> **Tasks for this exercise**:
**1.** The helicopter flight-test text names the conditions in which the tail rotor's longer blades should keep it providing adequate power. List those conditions.
**2.** Echo the records from their first line up to and including the line containing "What is the label".

> **Text excerpt**:
__________________________________________________

There is no hydraulic system to inspect - more evidence of the simplicity of design. The lack of hydraulics requires a trim system to absorb feedback from the rotor and reposition the stick datum as required by the pilot. If the trim system fails, the forces required by the pilot to overcome them are about 7kg. This is not excessive, but the pilot would want to land somewhere convenient fairly soon.
The two vertical fins are designed to help keep the aircraft in balanced flight and thus give directional stability - a feature which was proven when we flew the aircraft hands and feet off the controls.
The tail rotor, that most critical and potentially performance-restricting component, has longer blades than the piston-engined model to ensure it provides adequate power in all conditions, especially when in hot, high and heavy flight. To check this, we went to the maximum outside ground effect hover at near maximum weight, and later flew the aircraft to its flight manual limitations of at least 35kt sideways and backwards. There are no critical hovering areas with winds up to 35kt from all directions.
Chandler offered me the captain's seat on the left side. This position makes the 480 an excellent vehicle for vertical reference flying, where the pilot has to lean out to view his load on the end of a long line and remain leaning out until he has got the load off the ground, clearing any obstructions. Doing this from the right-hand seat often restricts the pilot from leaning out far enough because his left hand needs to stay on the collective lever and throttle. The Enstrom can be flown with the doors off, which helps such an operation.

__________________________________________________

> **Source material**:

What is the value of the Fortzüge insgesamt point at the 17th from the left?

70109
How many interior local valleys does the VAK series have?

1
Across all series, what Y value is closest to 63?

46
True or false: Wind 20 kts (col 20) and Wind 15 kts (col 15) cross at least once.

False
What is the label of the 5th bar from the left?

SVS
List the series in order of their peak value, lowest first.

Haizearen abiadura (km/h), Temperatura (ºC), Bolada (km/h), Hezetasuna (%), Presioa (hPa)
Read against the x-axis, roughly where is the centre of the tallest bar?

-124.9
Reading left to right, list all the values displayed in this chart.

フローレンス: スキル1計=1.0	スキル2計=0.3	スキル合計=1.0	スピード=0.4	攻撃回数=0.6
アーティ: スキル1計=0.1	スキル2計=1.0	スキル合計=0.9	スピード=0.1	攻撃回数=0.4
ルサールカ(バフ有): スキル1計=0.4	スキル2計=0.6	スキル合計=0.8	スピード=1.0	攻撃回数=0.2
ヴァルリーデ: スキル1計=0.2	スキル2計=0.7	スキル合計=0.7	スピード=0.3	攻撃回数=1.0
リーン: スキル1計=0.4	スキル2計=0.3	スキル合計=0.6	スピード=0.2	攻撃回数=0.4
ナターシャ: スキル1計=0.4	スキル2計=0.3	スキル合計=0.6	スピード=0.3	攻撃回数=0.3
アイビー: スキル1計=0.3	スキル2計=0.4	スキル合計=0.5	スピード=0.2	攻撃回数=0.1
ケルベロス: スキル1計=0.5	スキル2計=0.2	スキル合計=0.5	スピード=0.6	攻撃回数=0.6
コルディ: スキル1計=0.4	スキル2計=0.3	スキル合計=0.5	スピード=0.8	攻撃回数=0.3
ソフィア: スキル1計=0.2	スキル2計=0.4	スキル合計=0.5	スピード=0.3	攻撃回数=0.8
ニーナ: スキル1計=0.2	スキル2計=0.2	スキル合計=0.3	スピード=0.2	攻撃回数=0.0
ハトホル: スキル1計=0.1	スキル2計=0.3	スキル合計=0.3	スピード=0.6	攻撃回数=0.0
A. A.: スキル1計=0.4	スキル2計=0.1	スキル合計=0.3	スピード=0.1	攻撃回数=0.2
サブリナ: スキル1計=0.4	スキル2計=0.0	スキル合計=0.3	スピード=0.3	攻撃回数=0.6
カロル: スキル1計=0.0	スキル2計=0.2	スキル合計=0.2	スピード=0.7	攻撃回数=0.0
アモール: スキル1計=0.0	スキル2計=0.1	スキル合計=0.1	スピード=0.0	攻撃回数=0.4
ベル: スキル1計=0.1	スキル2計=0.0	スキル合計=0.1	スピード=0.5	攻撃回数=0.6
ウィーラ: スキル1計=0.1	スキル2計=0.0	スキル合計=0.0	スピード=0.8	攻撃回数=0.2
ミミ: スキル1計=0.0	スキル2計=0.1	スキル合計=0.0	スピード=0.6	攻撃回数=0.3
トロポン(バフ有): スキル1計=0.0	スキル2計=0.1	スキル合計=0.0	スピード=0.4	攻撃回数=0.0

__________________________________________________

> **Outputs by task**:
**1.** Hot, high, and heavy flight.

**2.**
What is the value of the Fortzüge insgesamt point at the 17th from the left?

70109
How many interior local valleys does the VAK series have?

1
Across all series, what Y value is closest to 63?

46
True or false: Wind 20 kts (col 20) and Wind 15 kts (col 15) cross at least once.

False
What is the label of the 5th bar from the left?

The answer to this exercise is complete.